Symphony soloist cancels. Nigel Kennedy, the versatile young British violinist who was scheduled to play Prokofiev’s First Violin Concerto on May 4-5 with the San Diego Symphony, called in sick Monday morning. While on tour in Hawaii, Kennedy came down with a case of food poisoning and bailed out of his San Diego performances. At noon Monday, the symphony was still tracking down a substitute who could play the concerto.

Verhoye in Carmel. San Diego pianist Bryan Verhoye, winner of the 1989 Carmel Music Society competition, returned to Northern California last month to give his winner’s recital. After his performance at Carmel’s Sunset Auditorium, critic Patrick Franklin of Monterey’s daily The Herald praised Verhoye for his youthful vigor, strength and passion. Verhoye’s program included Robert Schumann’s “Faschingsschwank aud Wien,” Beethoven’s A Major Sonata, Op. 101, and Stravinsky’s Three Movements from “Petrouchka.” Verhoye, who is pursuing a graduate degree at Baltimore’s Peabody Conservatory, will return to San Diego this July to play a solo recital.

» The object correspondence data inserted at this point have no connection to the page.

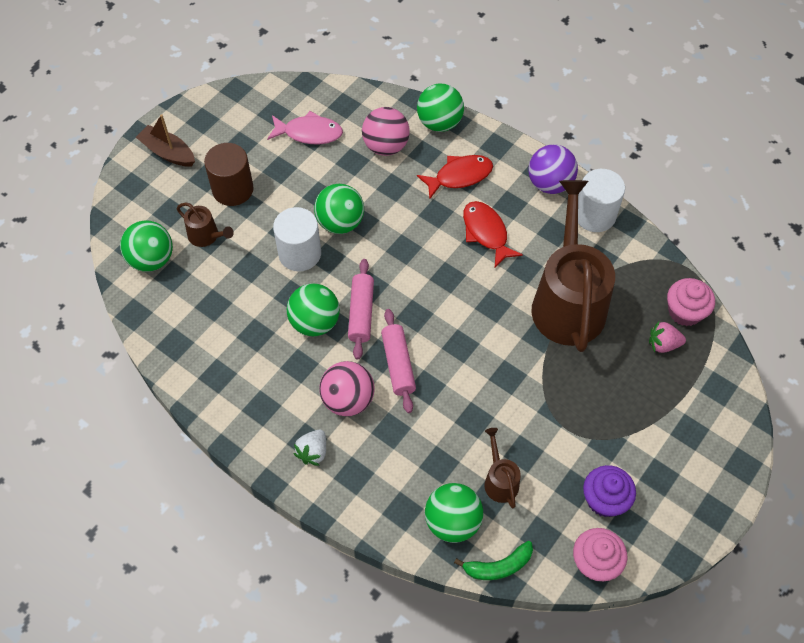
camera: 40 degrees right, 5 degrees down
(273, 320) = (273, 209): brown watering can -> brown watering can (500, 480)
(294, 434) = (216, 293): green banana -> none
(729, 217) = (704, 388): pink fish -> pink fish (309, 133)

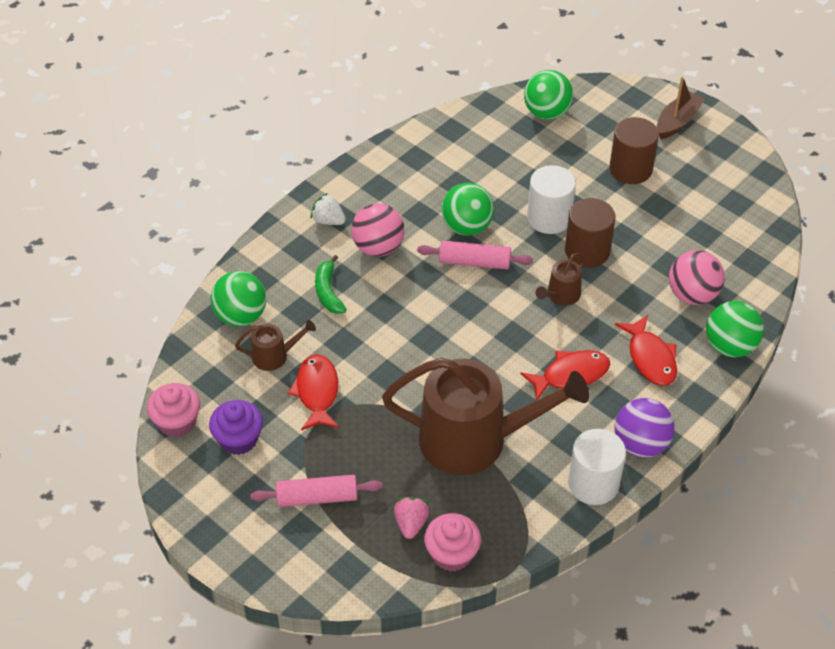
camera: 95 degrees right, 10 degrees down
(206, 236) = (573, 150): brown watering can -> brown watering can (561, 295)
(309, 133) = (708, 230): pink fish -> none
(340, 222) = (587, 251): green ball -> brown cylinder
(398, 364) = (412, 287): pink rolling pin -> pink rolling pin (317, 497)
(498, 566) = (190, 346): green banana -> green banana (328, 292)
(537, 436) = (317, 392): none -> red fish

East Indian festival. Sanjukta Panigrahi, master of Odissi classical dance, will perform under the auspices of the Center for World Music on Friday night at Black Mountain Middle School, Rancho Penasquitos. Panigrahi will be assisted by an ensemble of East Indian instrumentalists and vocalists. This program is part of the center’s laudable spring festival of programs celebrating the musical traditions of Asia. On June 17, noted sitarist Ravi Shankar will play a benefit concert for the center in the grand ballroom of Mission Valley Marriott Hotel.